Segment Open

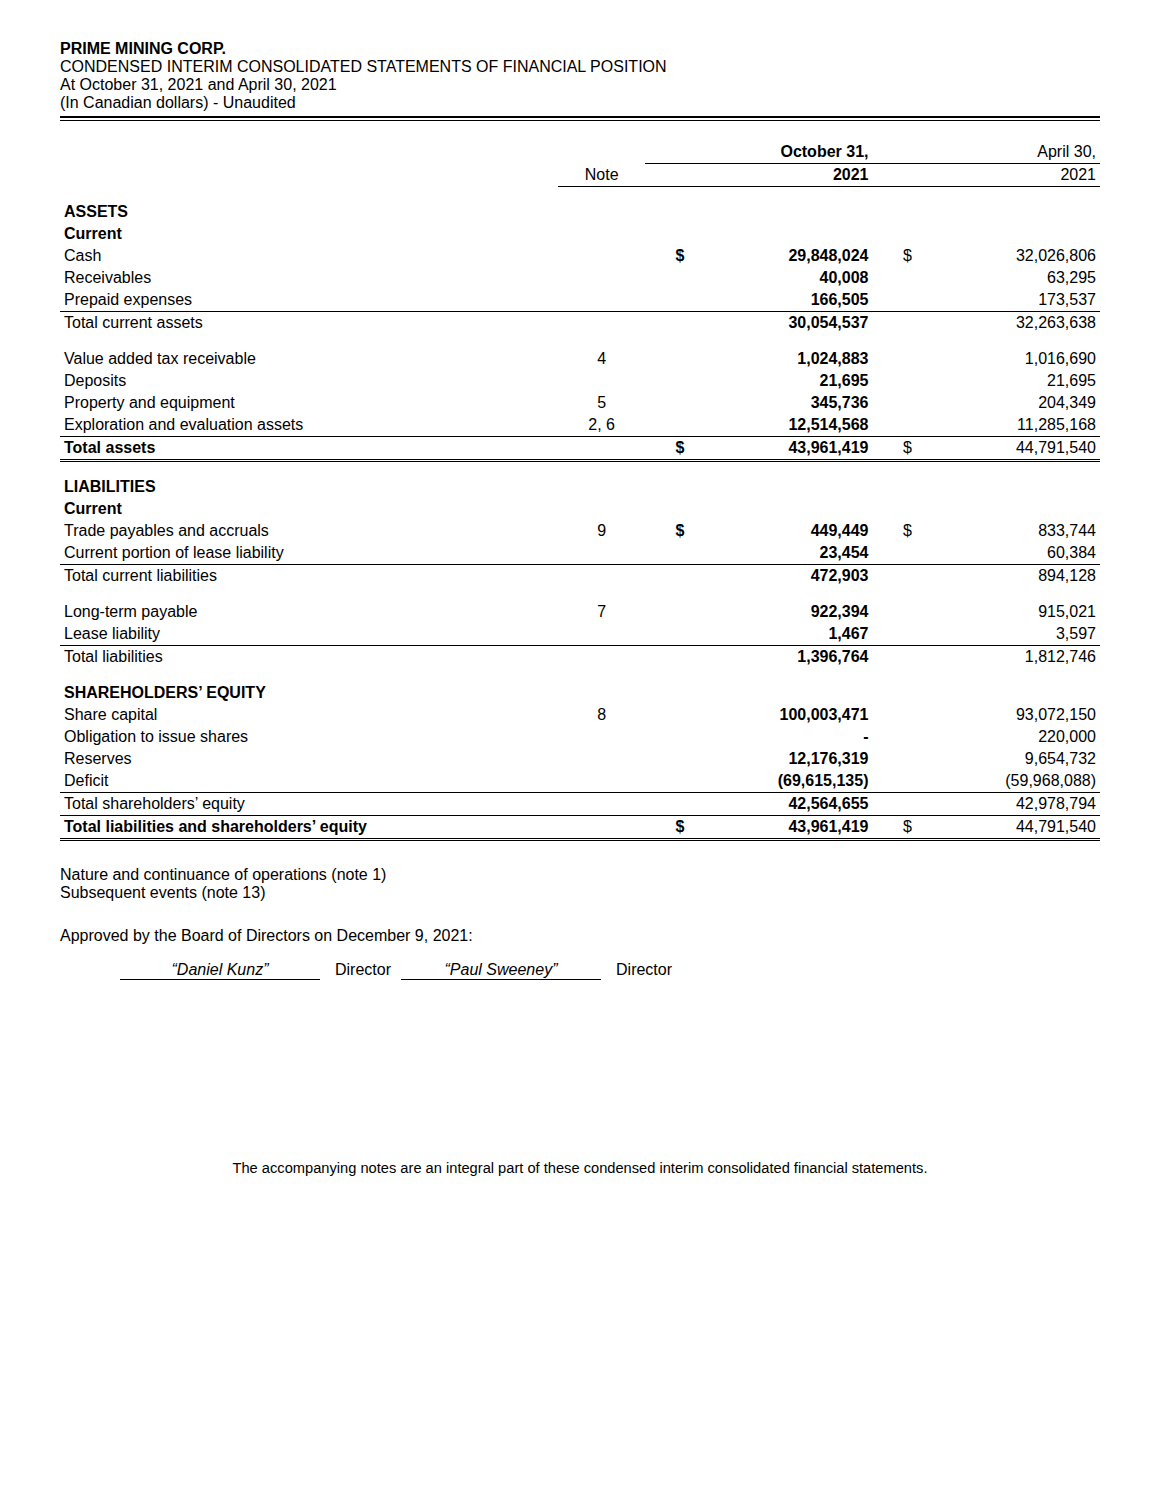PRIME MINING CORP.
CONDENSED INTERIM CONSOLIDATED STATEMENTS OF FINANCIAL POSITION
At October 31, 2021 and April 30, 2021
(In Canadian dollars) - Unaudited
| | | October 31, | April 30, |
| --- | --- | --- | --- |
| | Note | 2021 | 2021 |
| ASSETS | | | | | |
| Current | | | | | |
| Cash | | $ | 29,848,024 | $ | 32,026,806 |
| Receivables | | | 40,008 | | 63,295 |
| Prepaid expenses | | | 166,505 | | 173,537 |
| Total current assets | | | 30,054,537 | | 32,263,638 |
| Value added tax receivable | 4 | | 1,024,883 | | 1,016,690 |
| Deposits | | | 21,695 | | 21,695 |
| Property and equipment | 5 | | 345,736 | | 204,349 |
| Exploration and evaluation assets | 2, 6 | | 12,514,568 | | 11,285,168 |
| Total assets | | $ | 43,961,419 | $ | 44,791,540 |
| LIABILITIES | | | | | |
| Current | | | | | |
| Trade payables and accruals | 9 | $ | 449,449 | $ | 833,744 |
| Current portion of lease liability | | | 23,454 | | 60,384 |
| Total current liabilities | | | 472,903 | | 894,128 |
| Long-term payable | 7 | | 922,394 | | 915,021 |
| Lease liability | | | 1,467 | | 3,597 |
| Total liabilities | | | 1,396,764 | | 1,812,746 |
| SHAREHOLDERS’ EQUITY | | | | | |
| Share capital | 8 | | 100,003,471 | | 93,072,150 |
| Obligation to issue shares | | | - | | 220,000 |
| Reserves | | | 12,176,319 | | 9,654,732 |
| Deficit | | | (69,615,135) | | (59,968,088) |
| Total shareholders’ equity | | | 42,564,655 | | 42,978,794 |
| Total liabilities and shareholders’ equity | | $ | 43,961,419 | $ | 44,791,540 |
Nature and continuance of operations (note 1)
Subsequent events (note 13)
Approved by the Board of Directors on December 9, 2021:
| “Daniel Kunz” | Director | “Paul Sweeney” | Director |
The accompanying notes are an integral part of these condensed interim consolidated financial statements.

Segment Closed

EXERCISE – Copy the entries exactly. Leave the pictures out.

TASK ANSWER –
PRIME MINING CORP.
CONDENSED INTERIM CONSOLIDATED STATEMENTS OF FINANCIAL POSITION
At October 31, 2021 and April 30, 2021
(In Canadian dollars) - Unaudited
| | | October 31, | April 30, |
| --- | --- | --- | --- |
| | Note | 2021 | 2021 |
| ASSETS | | | | | |
| Current | | | | | |
| Cash | | $ | 29,848,024 | $ | 32,026,806 |
| Receivables | | | 40,008 | | 63,295 |
| Prepaid expenses | | | 166,505 | | 173,537 |
| Total current assets | | | 30,054,537 | | 32,263,638 |
| Value added tax receivable | 4 | | 1,024,883 | | 1,016,690 |
| Deposits | | | 21,695 | | 21,695 |
| Property and equipment | 5 | | 345,736 | | 204,349 |
| Exploration and evaluation assets | 2, 6 | | 12,514,568 | | 11,285,168 |
| Total assets | | $ | 43,961,419 | $ | 44,791,540 |
| LIABILITIES | | | | | |
| Current | | | | | |
| Trade payables and accruals | 9 | $ | 449,449 | $ | 833,744 |
| Current portion of lease liability | | | 23,454 | | 60,384 |
| Total current liabilities | | | 472,903 | | 894,128 |
| Long-term payable | 7 | | 922,394 | | 915,021 |
| Lease liability | | | 1,467 | | 3,597 |
| Total liabilities | | | 1,396,764 | | 1,812,746 |
| SHAREHOLDERS’ EQUITY | | | | | |
| Share capital | 8 | | 100,003,471 | | 93,072,150 |
| Obligation to issue shares | | | - | | 220,000 |
| Reserves | | | 12,176,319 | | 9,654,732 |
| Deficit | | | (69,615,135) | | (59,968,088) |
| Total shareholders’ equity | | | 42,564,655 | | 42,978,794 |
| Total liabilities and shareholders’ equity | | $ | 43,961,419 | $ | 44,791,540 |
Nature and continuance of operations (note 1)
Subsequent events (note 13)
Approved by the Board of Directors on December 9, 2021:
| “Daniel Kunz” | Director | “Paul Sweeney” | Director |
The accompanying notes are an integral part of these condensed interim consolidated financial statements.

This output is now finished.